** Your goal **
Copy out the text of every record below word for word, leaving out the pictures.

** Material supplied **
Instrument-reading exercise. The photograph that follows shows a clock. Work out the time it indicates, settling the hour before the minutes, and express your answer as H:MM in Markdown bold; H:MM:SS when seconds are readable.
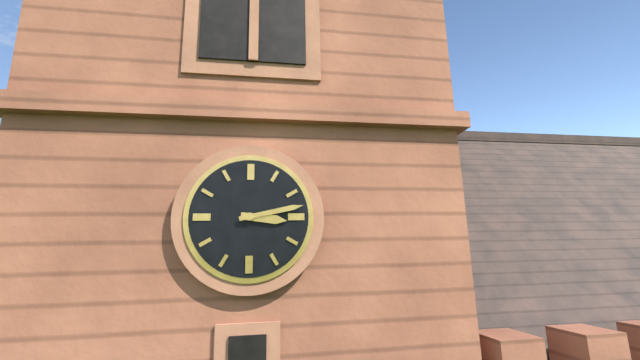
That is **3:13**
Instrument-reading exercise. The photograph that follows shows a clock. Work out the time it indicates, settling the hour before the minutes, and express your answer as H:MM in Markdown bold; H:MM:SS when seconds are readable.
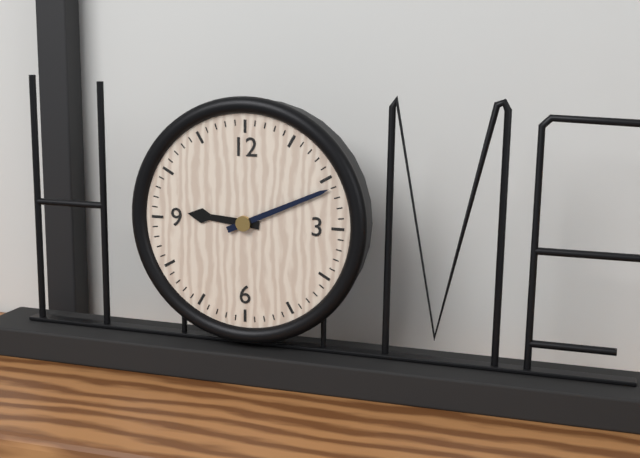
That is **9:11**
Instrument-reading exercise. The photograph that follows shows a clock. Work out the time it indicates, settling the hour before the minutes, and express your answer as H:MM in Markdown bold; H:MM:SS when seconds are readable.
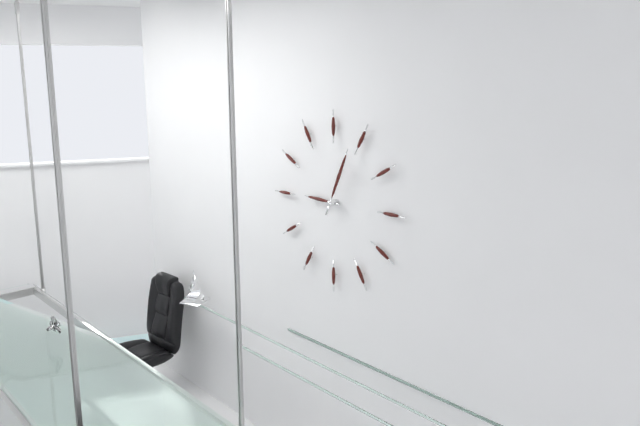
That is **9:04**
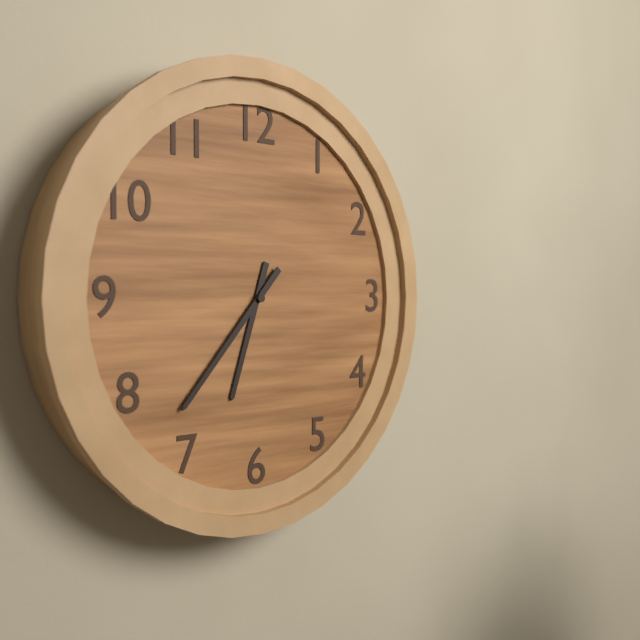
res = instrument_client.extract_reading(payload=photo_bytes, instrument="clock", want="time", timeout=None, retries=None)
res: 6:37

** Written solution **
Instrument-reading exercise. The photograph that follows shows a clock. Work out the time it indicates, settling the hour before the minutes, and express your answer as H:MM in Markdown bold; H:MM:SS when seconds are readable.
That is **3:13**
Instrument-reading exercise. The photograph that follows shows a clock. Work out the time it indicates, settling the hour before the minutes, and express your answer as H:MM in Markdown bold; H:MM:SS when seconds are readable.
That is **9:11**
Instrument-reading exercise. The photograph that follows shows a clock. Work out the time it indicates, settling the hour before the minutes, and express your answer as H:MM in Markdown bold; H:MM:SS when seconds are readable.
That is **9:04**
res = instrument_client.extract_reading(payload=photo_bytes, instrument="clock", want="time", timeout=None, retries=None)
res: 6:37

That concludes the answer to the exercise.